Die Untersuchung erfolgte getrennt für die Bauwerksklassen II und III sowie IV und V. Für die statistische Untersuchung wurde den Prüfingenieuren ein Zeitraum von 6 Monaten vorgegeben. Erfasst wurden die Prüfobjekte, die in diesem Zeitraum mit der Bauabnahme abgeschlossen wurden, auch wenn die Beauftragung und die Bearbeitung teilweise vor diesem Zeitraum erfolgte.
Die Ergebnisse sind in den Bildern 1 a – c ausgewertet. Bild 1 a zeigt die Fehlerhäufigkeit in ,,%,, bei der Prüfung von bautechnischen Unterlagen. Die Fehler häufen sich in der Bauwerksklasse II bei Lastannahmen (20,1 % der eingereichten Objekte), bei der Festlegung des statischen Systems (15,6%), bei der Bemessung (19%) und den konstruktiven Details (15 %).
Die im Bild 1 b dargestellten Fehler bei der Bauüberwachung häufen sich bei Bewehrungsabnahmen (9,5 %), Querschnittsabmessungen (10,1 %) und Verbindungen (12,7 %) – bezogen auf die Anzahl der geprüften Bauvorhaben.
Bild 1 c zeigt die durch den Prüfprozess verhinderten Schadensfolgen. Obwohl von Architekten, Bauingenieuren und auch Bauherren behauptet wird, dass bei solchen einfachen Bauwerken, wie beispielsweise Eigenheimen, das Prüfen nicht notwendig ist, zeigt die statistische Auswertung, dass bei 2,7 % der geprüften Objekte Einsturzgefahr bestanden hätte und bei 16,2 % erhebliche Schäden mit örtlicher Auswirkung entstanden wären.
Um eine finanzielle Größenordnung des verhinderten Schadens zu erhalten, wurde der Rohbauwert der Gebäude zugrundegelegt. Dabei wurde davon ausgegangen, dass im Fall a 40 % des geschädigten Gebäudes erneuert werden muss, dass im Fall b 20 % auszubessern ist und dass im Fall c eine 5 %-ige Gebäudesanierung erforderlich ist.

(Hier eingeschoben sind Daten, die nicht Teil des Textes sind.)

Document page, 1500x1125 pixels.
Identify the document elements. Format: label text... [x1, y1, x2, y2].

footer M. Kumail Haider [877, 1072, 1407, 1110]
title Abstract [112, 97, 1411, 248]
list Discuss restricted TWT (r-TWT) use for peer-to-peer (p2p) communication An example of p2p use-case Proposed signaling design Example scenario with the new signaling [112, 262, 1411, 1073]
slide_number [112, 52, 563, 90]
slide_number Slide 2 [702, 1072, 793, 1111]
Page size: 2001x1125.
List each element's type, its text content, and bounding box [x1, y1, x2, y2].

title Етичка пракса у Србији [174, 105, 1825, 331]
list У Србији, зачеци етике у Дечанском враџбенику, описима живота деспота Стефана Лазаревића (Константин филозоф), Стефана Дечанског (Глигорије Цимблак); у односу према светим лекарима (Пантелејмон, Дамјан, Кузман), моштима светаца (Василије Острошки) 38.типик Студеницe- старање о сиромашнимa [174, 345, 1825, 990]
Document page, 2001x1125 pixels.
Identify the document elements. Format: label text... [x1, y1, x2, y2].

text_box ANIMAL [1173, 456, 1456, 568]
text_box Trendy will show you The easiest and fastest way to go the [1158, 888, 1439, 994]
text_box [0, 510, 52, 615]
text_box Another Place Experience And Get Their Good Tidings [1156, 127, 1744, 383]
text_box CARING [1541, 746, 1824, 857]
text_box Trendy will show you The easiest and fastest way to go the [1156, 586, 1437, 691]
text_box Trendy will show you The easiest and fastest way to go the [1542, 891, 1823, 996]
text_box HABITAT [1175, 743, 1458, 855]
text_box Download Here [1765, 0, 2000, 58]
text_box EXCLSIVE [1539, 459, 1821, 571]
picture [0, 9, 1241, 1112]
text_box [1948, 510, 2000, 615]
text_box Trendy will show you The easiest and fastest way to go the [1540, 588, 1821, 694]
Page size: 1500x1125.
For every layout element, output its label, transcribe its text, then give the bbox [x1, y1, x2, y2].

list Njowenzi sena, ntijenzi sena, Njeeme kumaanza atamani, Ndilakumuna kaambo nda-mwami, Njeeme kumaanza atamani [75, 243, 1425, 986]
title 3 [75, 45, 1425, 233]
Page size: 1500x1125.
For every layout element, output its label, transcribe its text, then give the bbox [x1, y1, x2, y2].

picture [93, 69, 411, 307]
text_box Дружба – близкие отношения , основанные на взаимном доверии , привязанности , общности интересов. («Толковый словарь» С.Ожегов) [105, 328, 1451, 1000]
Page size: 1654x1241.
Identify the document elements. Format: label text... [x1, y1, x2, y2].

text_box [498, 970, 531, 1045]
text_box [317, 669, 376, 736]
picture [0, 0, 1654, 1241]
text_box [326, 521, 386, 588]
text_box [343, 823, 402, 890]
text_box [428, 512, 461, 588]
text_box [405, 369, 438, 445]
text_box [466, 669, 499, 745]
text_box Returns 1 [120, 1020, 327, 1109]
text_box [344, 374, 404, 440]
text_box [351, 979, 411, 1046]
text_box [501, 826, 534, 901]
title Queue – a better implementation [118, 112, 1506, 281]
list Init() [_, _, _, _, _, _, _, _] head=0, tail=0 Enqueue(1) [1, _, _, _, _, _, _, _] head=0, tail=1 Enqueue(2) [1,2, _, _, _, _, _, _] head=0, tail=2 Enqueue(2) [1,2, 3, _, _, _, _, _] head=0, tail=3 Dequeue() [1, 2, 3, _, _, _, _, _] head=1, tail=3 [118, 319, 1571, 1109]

Diese Werte sind zwar willkürliche Annahmen, aber der eventuelle Sanierungsaufwand ist damit eher zu klein als zu groß angenommen. Legt man diese Kenngrößen zugrunde, so ergibt sich für die geprüften 2.590 Gebäude der Bauwerksklasse II ein verhinderter Schaden von ca. 27,5 Mio. DM ( 6,4 % des Gesamtrohbauwertes).
Gemäß einer Statistik des Landesamtes für Bauen, Bautechnik und Wohnen (Bautechnisches Prüfamt Cottbus) wurden im Jahre 1996 ca. 14.900 Bauwerke der Bauwerksklasse II mit einem Rohbauwertvon ca. 2,47 Mrd. DM errichtet. Daraus ergibt sich ein verhinderter Schaden von ca. 158 Mio. DM.
Für die statistische Untersuchung von Gebäuden der Bauwerksklasse IV wurde in gleicher Weise verfahren. Die Ergebnisse zeigen die Bilder 2a – c. Gemäß einer Statistik des Landesamtes für Bauen, Bautechnik und Wohnen (Bautechnisches Prüfamt Cottbus) wurden im Jahre 1996 in der Bauwerksklasse IV Bauwerke mit einem Gesamtrohbauwert von ca. 2,95 Mrd. DM geprüft. Hier ergibt sich ein verhinderter Schaden von ca. 260 Mio. DM.